Assignment 7

Initialization

library(jsonlite)
library(xml2)
library(rvest)
library(XML)
library(RCurl)
library(tidyverse)

Read in JSON

This is by far the easiest, but I made the authors value a list on the JSON. This added a layer of nesting on the dataframe, causing it to print poorly.

json_books <- fromJSON(txt ="https://raw.githubusercontent.com/TheFedExpress/Data/master/Books.json")
json_books

Read in XML

The Tidy packages will work with the raw github URL, but the other packages need to have the data pulled down with RCurl. If I used two author tags on the XML file (for the book with two authors), the data frame function errored. I had to create unique names for the tags.
If data is encountered like that in the wild, you must use a similar method to the last HTML readin below where data is extracted piece by piece.

data <- getURL("https://raw.githubusercontent.com/TheFedExpress/Data/master/books.xml")
xbooks <- xmlParse(data)
root <- xmlRoot(xbooks)
books_xml <- xmlToDataFrame(root)
books_xml

Read in HTML

It wasn’t mentioned in the text, but there is a Tidyverse package for converting HTML tables to dataframes. I chose to put the two authors on one line because that is how it would most likely appear in the wild.

books_html <- "https://raw.githubusercontent.com/TheFedExpress/Data/master/books.html" %>%
  read_html () %>%
  html_nodes("table") %>%
  html_table(fill = T)
books_html <- as.data.frame(books_html)
books_html

books_html %>% separate(Author, c('Author1', 'Author2'), sep = "and")

Alternatively this can be done with XPath if a little more control is needed. Here the table is isolated with Xpath and the xmlValue function is used to extract the values in the table.
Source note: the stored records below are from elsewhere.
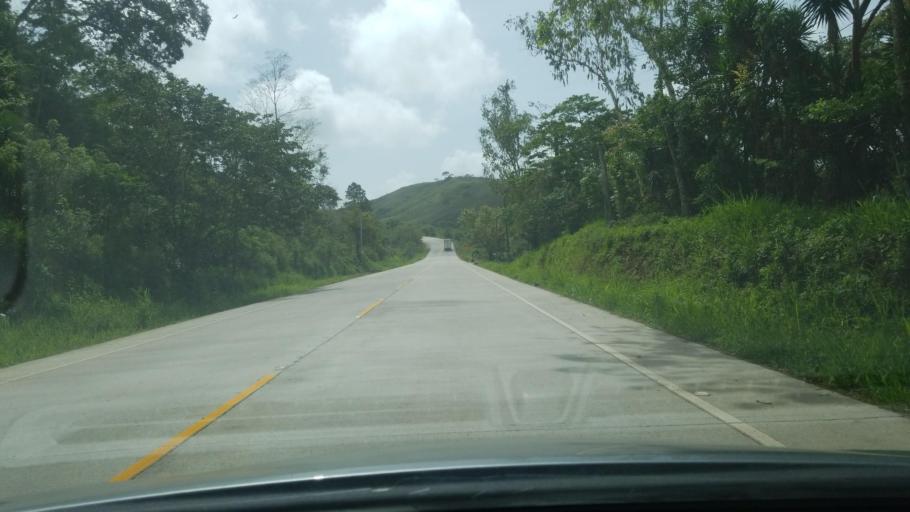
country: HN
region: Copan
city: San Jeronimo
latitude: 14.9346
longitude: -88.9263
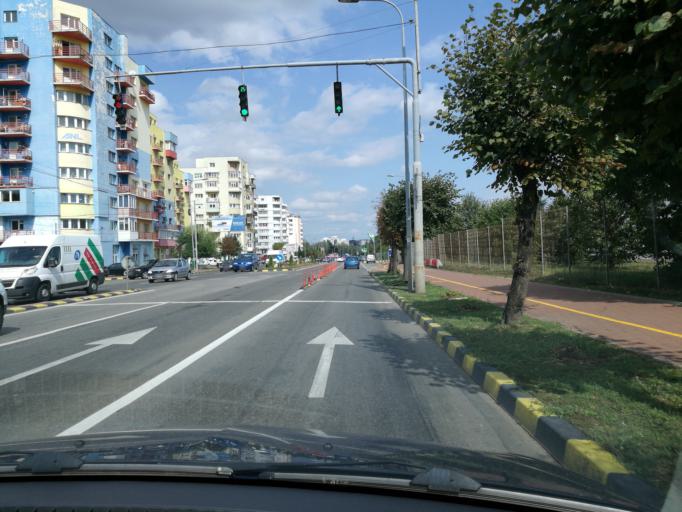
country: RO
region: Suceava
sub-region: Comuna Scheia
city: Scheia
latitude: 47.6352
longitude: 26.2337
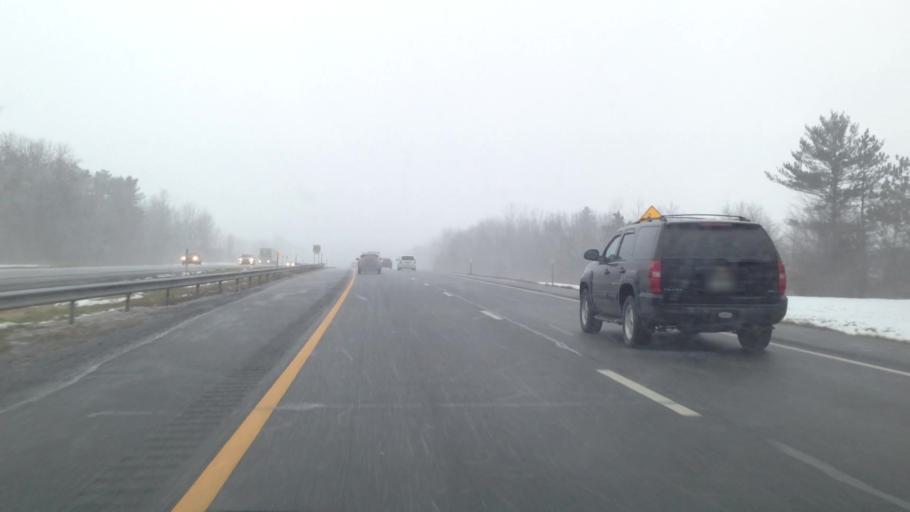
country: US
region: New York
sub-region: Montgomery County
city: Hagaman
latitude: 42.8995
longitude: -74.1079
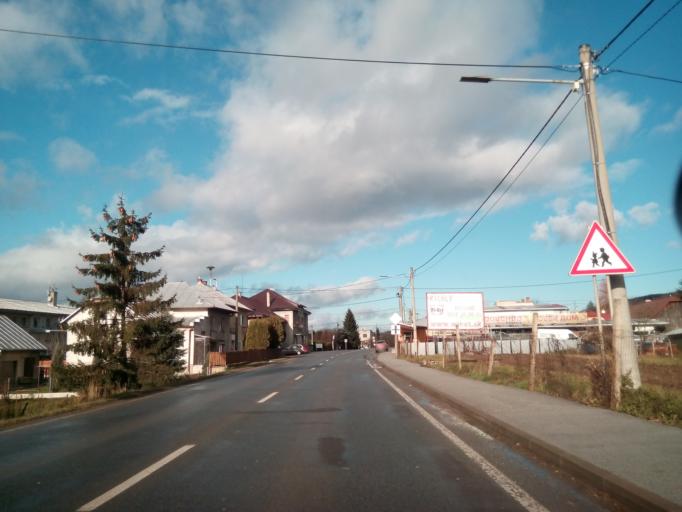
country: SK
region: Presovsky
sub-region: Okres Bardejov
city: Bardejov
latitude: 49.2131
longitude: 21.2973
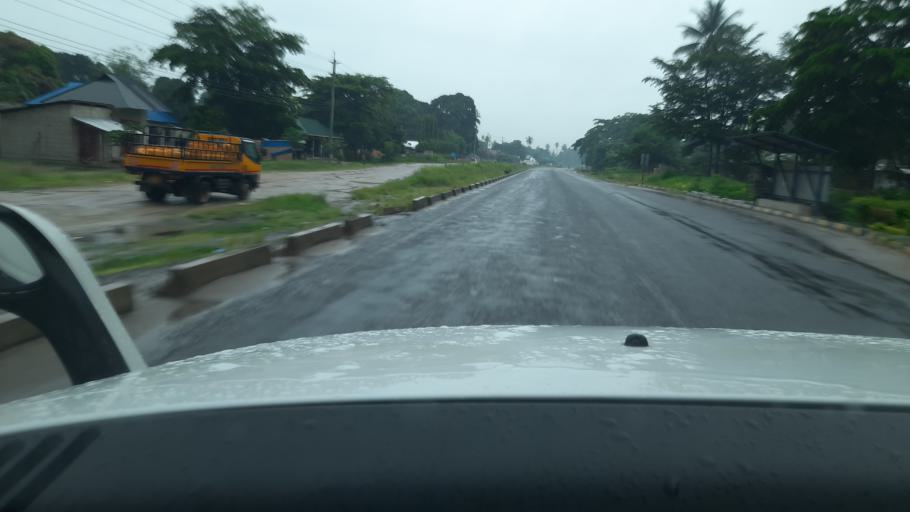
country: TZ
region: Pwani
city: Bagamoyo
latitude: -6.5099
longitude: 38.9350
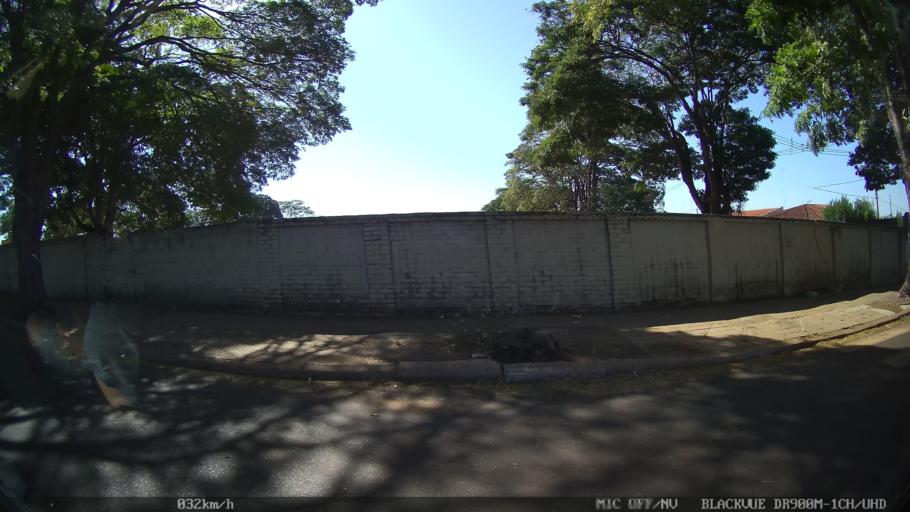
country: BR
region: Sao Paulo
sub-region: Batatais
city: Batatais
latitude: -20.9030
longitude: -47.5817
data <- getURL("https://raw.githubusercontent.com/TheFedExpress/Data/master/books.html")

file <- htmlParse(data)

table <- xpathSApply(file, "//table/tr")

extract <- function(row){
  values <- xmlValue(row[[1]])
  size <- xmlSize(row)
  for (i in (2:size)){
    values <- c(values, xmlValue(row[[i]]))
  }
  return(values)
}
#Couldn't figure out how to vectorize this function.  Sapply combined all the values into one string.

values <- sapply(table, extract)
values_t <- t(values)
values[2:4,]

##      [,1]               [,2]          [,3]                  
## [1,] "Author"           "Eric Mathes" "Mark Lutz"           
## [2,] "Breadth"          "Broad"       "Complete"            
## [3,] "Recommended User" "beginner"    "beginner to advanced"
##      [,4]                                  
## [1,] "Raul Garreta and Guillermo Moncecchi"
## [2,] "Narrow"                              
## [3,] "beginner to intermediate"

books_html2 <- as.data.frame(values_t[2:4,1:5], stringsAsFactors = FALSE)
colnames(books_html2) <- values_t[1,1:5]
books_html2

books_html2 %>% separate(Author, c('Author1', 'Author2'), sep = "and")

Conclusion

R does offer some convenient solutions for converting web data formats to dataframes. However, they all have their limitations when a dataframe is needed because that object simply isn’t as complex as what is being read. This is why the 3 dataframes all look different. Work arounds must be used, and the best method should be evaluated on a case by case basis.